Bent over, hands on my knees, I try to catch my breath.
I’m covered in sweat and just want to rip off the soaking wet tank top I’m wearing and be done with this evening. Scattered around the track are a dozen other runners that look just like me. Hot, tired, bent over and sweat pouring down their backs.
The whistle blows and we are lining back up for another round. I tuck myself in behind someone when the runner up front signals for me to come stand next to him. I hesitate and he waves his arm determined to get me there before we are off. “Let’s go! Up here!” All eyes on me, I weave my way to the front. Coach looks at me and says, “You really should be in group one.”
I’m wondering how this is even happening. The last time I remember running on a track I was 15 years old and looking for the weakest classmate I could find to compete with. I was so slow and so awkward, I hated PE uniforms and I was pretty sure it was all just a way to torture high schoolers. I was never picked first (or even in the middle) and I definitely spent a lot of time coming in last.
“Group two ready?!” And then without waiting for an answer, “Go!”
I tell myself to start slow and stay behind someone but before I know it, I’m pulling ahead, everyone else hot on my heels. Their breath and loud steady foot steps will push me once again until I cross the finish line. We’ll all be bent over trying to catch our breath in only a few more minutes.
Sunday was the last race of the season for the CARA (Chicago Area Runners Association) circuit and I swore I wasn’t going to go because Drew was out of town and I surely didn’t want to miss Abbey’s last soccer game just to run three miles in some random little town an hour away. But Friday evening rolled around and I found myself setting my alarm for 5:30am, enough time to get up and haul myself out to another race. I calculate that I can get back just in time to make sure Abbey’s up and dressed for her game.
It’s early morning and the heat and humidity have been replaced by changing leaves and cool autumn air. After a warm up I make my way towards the front of the crowd while the National Anthem plays. I find a spot off to the side and start all my last checks. Warm up shirt off, watch ready, laces secure… A familiar voice next to me says,”You really need to move up closer and get a better spot. There are lots of little kids in this race and you’re too fast for over here.” It’s the last of the season and I still can’t convince myself that these people are right. Then she says, “You can do 6:45 pace. Go run that.” Why do these other runners have so much confidence in me?
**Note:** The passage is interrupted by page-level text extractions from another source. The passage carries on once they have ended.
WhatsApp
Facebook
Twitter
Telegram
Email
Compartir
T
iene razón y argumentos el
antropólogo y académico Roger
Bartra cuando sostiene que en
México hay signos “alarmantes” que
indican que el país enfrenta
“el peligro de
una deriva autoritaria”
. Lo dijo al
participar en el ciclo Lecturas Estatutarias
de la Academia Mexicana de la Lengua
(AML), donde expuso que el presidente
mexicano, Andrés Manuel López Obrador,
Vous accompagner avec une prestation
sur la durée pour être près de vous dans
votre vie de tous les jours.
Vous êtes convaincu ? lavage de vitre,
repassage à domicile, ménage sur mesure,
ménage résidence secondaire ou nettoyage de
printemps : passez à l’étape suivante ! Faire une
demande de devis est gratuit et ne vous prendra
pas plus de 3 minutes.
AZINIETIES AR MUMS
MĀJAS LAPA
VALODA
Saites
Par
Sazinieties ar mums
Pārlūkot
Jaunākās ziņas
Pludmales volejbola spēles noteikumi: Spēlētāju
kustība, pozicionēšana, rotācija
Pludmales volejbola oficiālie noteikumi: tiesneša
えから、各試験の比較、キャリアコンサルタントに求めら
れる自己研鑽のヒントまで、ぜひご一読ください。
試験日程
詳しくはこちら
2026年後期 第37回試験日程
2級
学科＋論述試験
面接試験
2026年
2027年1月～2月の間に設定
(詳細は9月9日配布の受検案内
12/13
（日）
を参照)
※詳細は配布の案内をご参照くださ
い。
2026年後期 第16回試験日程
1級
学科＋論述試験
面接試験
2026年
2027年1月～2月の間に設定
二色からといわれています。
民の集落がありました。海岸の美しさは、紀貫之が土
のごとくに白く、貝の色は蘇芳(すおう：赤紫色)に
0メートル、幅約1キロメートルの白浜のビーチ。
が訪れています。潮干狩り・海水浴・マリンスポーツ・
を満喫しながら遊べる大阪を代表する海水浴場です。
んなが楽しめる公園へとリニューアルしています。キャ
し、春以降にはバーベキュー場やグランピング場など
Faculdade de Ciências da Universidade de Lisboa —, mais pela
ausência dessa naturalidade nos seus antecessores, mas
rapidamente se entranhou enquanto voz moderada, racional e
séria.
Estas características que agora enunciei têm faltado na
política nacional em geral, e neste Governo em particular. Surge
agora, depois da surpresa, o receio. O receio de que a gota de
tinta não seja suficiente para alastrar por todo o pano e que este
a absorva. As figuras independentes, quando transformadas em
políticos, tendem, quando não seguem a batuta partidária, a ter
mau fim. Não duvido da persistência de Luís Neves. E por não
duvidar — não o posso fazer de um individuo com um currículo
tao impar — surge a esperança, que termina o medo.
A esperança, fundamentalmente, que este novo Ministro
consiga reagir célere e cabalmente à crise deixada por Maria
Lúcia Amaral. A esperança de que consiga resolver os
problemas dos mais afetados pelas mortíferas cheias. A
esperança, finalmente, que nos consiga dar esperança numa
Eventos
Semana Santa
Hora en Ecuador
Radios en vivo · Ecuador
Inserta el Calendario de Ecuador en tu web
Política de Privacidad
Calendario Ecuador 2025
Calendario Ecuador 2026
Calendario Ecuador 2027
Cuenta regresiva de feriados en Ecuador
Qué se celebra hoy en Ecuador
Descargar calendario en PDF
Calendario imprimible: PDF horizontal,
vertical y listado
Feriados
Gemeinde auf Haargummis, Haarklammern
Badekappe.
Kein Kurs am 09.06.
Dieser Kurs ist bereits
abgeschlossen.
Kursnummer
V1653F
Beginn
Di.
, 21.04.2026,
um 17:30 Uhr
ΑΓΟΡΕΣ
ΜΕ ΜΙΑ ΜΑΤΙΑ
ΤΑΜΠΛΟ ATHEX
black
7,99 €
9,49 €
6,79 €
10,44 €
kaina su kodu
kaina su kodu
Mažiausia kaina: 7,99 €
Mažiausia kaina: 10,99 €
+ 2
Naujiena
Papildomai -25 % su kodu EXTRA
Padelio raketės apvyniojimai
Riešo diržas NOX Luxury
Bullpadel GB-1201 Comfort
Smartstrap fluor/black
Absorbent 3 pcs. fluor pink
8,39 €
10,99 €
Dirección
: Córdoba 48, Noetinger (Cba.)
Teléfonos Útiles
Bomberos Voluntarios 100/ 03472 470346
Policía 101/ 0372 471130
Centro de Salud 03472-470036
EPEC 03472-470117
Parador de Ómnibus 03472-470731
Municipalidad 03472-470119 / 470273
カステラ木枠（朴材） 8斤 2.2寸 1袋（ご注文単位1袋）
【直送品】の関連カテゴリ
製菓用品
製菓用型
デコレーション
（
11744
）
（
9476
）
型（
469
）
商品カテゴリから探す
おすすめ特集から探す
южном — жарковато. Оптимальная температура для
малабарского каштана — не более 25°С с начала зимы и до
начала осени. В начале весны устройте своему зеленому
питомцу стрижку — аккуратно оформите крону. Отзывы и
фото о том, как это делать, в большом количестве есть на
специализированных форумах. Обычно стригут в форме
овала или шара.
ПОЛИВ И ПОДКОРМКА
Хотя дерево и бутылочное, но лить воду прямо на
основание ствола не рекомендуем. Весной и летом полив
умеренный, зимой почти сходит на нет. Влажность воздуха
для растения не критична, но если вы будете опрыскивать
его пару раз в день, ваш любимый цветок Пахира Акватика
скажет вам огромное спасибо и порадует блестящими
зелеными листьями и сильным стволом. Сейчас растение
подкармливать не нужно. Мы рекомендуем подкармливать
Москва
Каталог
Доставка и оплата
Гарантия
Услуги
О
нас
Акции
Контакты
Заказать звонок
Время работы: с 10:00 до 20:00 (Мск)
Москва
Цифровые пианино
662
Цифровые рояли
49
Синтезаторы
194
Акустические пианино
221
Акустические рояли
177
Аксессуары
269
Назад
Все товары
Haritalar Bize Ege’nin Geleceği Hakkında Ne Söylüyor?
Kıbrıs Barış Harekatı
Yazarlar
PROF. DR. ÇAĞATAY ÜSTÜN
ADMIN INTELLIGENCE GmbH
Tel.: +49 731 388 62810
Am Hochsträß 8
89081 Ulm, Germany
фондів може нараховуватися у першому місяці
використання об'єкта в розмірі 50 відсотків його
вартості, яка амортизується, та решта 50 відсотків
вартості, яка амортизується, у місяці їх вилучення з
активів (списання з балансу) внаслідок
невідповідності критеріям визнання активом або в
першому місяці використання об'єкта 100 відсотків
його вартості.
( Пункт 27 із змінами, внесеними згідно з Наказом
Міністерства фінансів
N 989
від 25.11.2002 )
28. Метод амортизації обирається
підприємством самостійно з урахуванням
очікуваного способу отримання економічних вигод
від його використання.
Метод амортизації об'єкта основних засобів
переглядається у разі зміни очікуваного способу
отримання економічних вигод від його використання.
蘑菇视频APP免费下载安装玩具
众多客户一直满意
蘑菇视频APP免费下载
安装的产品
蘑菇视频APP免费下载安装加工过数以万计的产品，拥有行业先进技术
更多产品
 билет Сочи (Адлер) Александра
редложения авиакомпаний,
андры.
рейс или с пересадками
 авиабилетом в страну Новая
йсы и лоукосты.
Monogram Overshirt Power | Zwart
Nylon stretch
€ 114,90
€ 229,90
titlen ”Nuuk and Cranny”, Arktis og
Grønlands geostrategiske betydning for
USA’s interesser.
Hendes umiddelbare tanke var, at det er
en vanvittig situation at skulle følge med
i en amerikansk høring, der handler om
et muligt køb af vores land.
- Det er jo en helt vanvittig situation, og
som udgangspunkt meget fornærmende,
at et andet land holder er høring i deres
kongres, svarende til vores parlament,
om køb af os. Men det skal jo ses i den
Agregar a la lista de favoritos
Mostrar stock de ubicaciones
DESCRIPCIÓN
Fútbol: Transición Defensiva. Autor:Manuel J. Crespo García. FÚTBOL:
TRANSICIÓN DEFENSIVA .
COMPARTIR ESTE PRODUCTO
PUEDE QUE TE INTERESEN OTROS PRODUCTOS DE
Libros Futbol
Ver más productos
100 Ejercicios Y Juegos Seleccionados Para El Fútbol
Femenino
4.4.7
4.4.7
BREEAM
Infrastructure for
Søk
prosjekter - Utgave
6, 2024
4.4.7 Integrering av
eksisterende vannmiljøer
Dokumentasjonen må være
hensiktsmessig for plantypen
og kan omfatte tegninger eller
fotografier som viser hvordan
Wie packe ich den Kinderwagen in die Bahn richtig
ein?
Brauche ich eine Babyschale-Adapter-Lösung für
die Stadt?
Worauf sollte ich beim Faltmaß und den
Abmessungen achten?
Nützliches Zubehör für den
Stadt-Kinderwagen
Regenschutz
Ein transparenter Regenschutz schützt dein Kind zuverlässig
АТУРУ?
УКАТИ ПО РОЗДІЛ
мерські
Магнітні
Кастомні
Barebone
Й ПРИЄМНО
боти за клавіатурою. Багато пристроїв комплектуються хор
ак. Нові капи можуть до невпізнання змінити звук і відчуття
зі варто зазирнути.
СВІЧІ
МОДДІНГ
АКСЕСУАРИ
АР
We wish each other good luck and the air horn goes off. Immediately the crowd is jammed with small children who were way too close to the front. One little girl stands still in the middle of the crowd as folks part the runner sea for her, confused. They were right, this is chaotic and I was too far back. I manage to get to the edge of the road to try and pass folks. Getting into my groove another friend passes me and I wish him good luck. He looks back at me and commands, “C’mon, let’s go!” He waves his arm decidedly and I follow. He was in group one all summer, can I really keep up? I’m not confident but I am good at taking commands. Turns out, I couldn’t catch him but he was always in my sight.
I just finished the best running season of my life. Age 44 has been good to me. But even more, the people around me have been amazing. They have believed when I didn’t, they have commanded me to move up when I was too far back and they told me what I can and will do.
“Pick up the 3:40 marathon pace band.”
“Run with group one.”
“You can qualify for Boston.”
Speed work, strength training, good shoes and long runs were the perfect combo to get me where I needed to be. But I would have never moved up front or convinced myself start out fast and strong without the people who surrounded me. They were the hands that pushed me into places I once thought I had no business being. Turns out, you never know until you really try.
Thanks running community. I’m not just saying this- you really are THE BEST.